The Malkus waterwheel, also referred to as the Lorenz waterwheel or chaotic waterwheel, is a mechanical model that exhibits chaotic dynamics. Its motion is governed by the Lorenz equations. While classical waterwheels rotate in one direction at a constant speed, the Malkus waterwheel exhibits chaotic motion where its rotation will speed up, slow down, stop, change directions, and oscillate back and forth between combinations of such behaviours in an unpredictable manner.

This variant waterwheel was developed by Willem Malkus in the 1960s. As a pedagogic tool, the Malkus waterwheel became a paradigmatic realization of a chaotic system, and is widely used in the teaching of chaos theory.

In addition to its pedagogic use, the Malkus waterwheel has been actively studied by researchers in dynamical systems and chaos.
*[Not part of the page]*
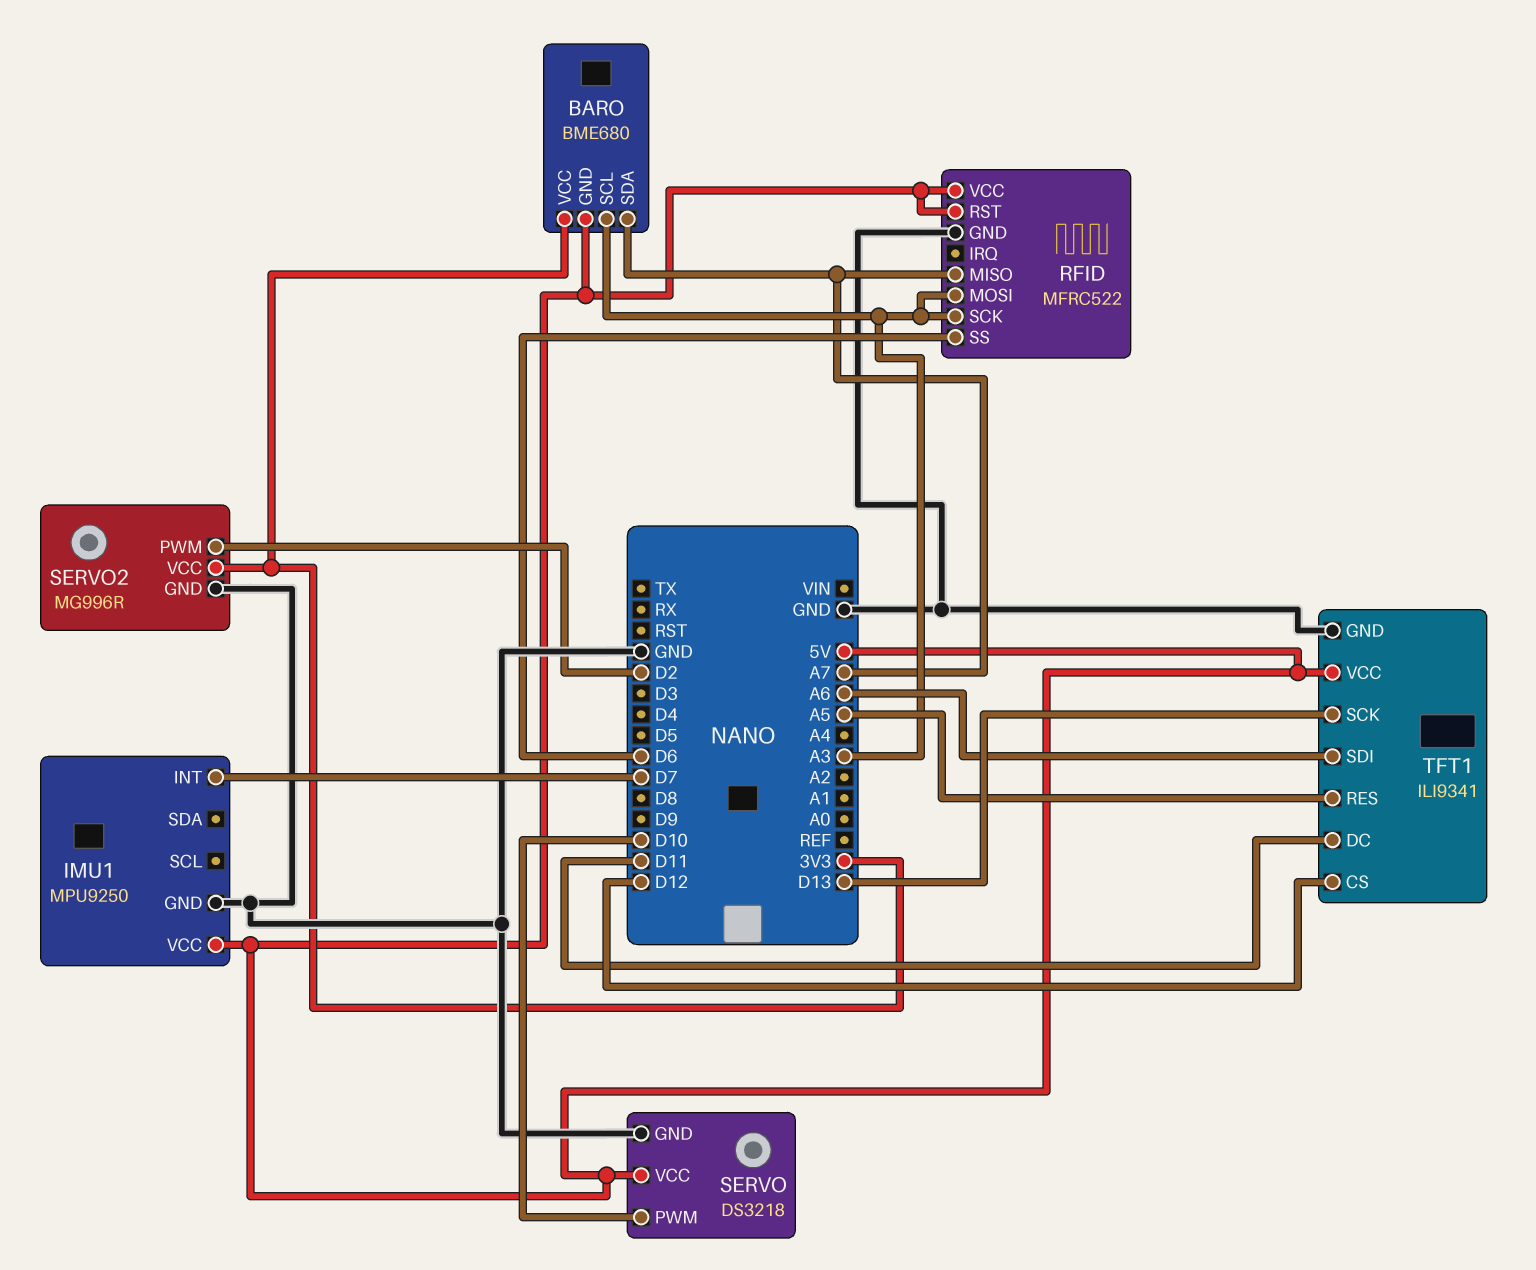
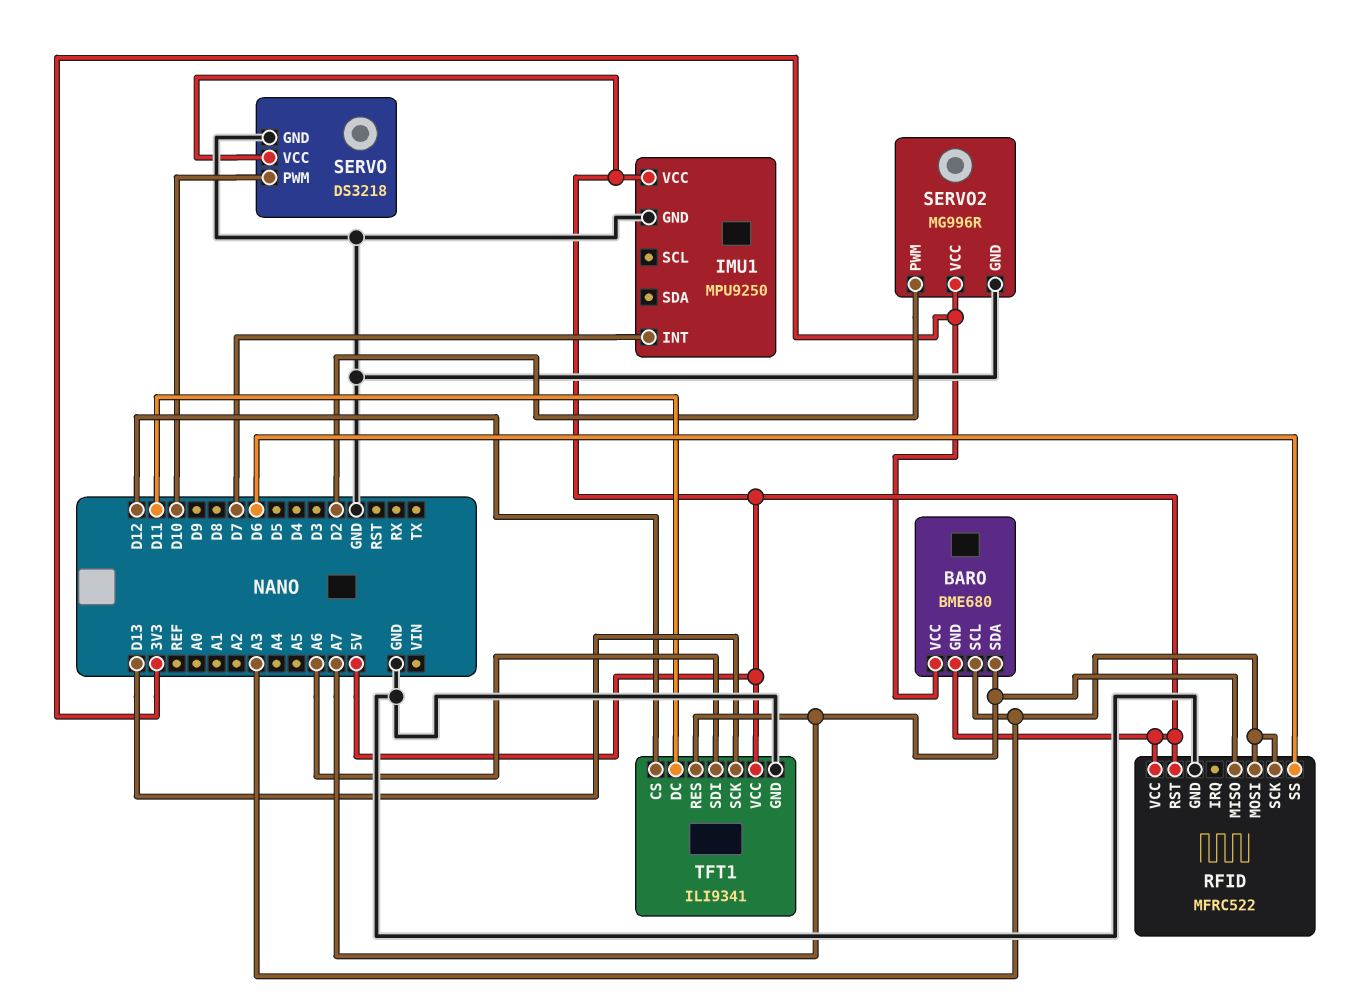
TFT1 pin RES: A5 -> A7

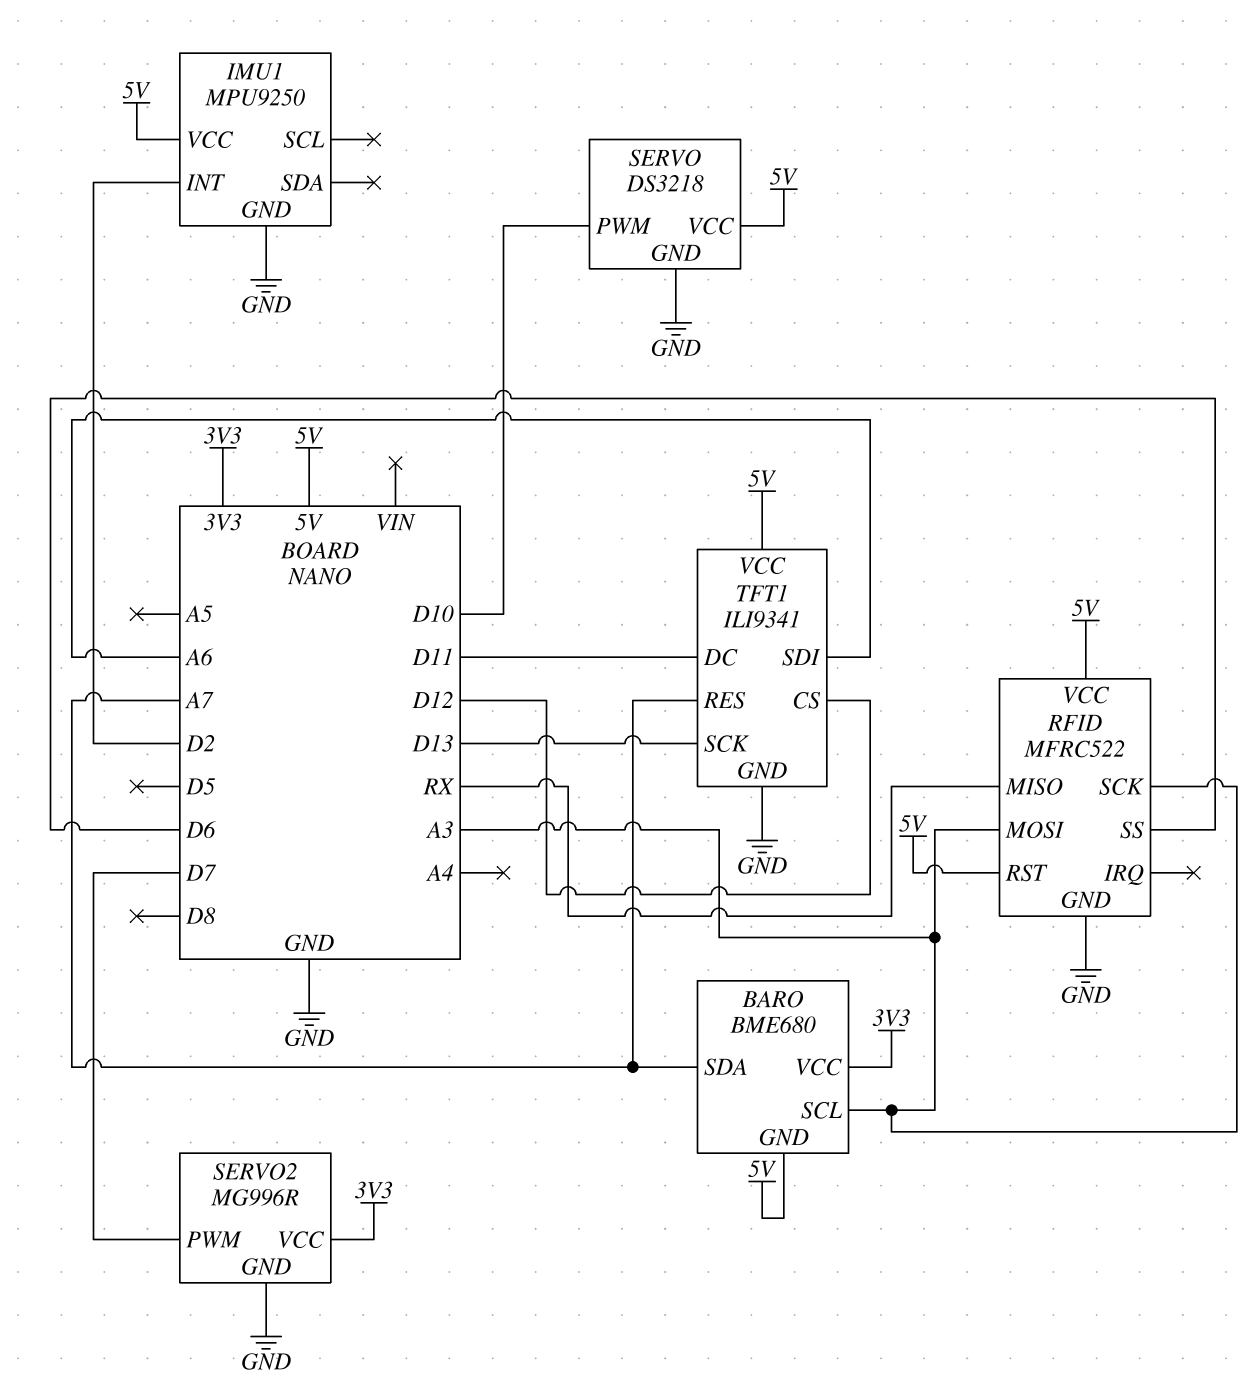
IMU1 pin INT: D7 -> D2
RFID pin MISO: A7 -> RX
SERVO2 pin PWM: D2 -> D7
In the Malkus waterwheel, a constant flow of water pours in at the top bucket of a simple circular symmetrical waterwheel and the base of each bucket is perforated to allow the outflow of water. At low rates of inflow, the wheel rolls permanently in the same direction. At higher rates of inflow, the waterwheel enters a chaotic regime where it reverses its directionality, accelerates and decelerates in an apparently unpredictable way. A further increase in the incoming flow makes the waterwheel return to a periodic state, where it oscillates back and forth at fixed intervals. Since it was first proposed, many experimental and real-world applications have been related to the waterwheel dynamics. These include instances like the dynamics for electro-rotation, haline oceanic flow, and Rayleigh–Benard convection.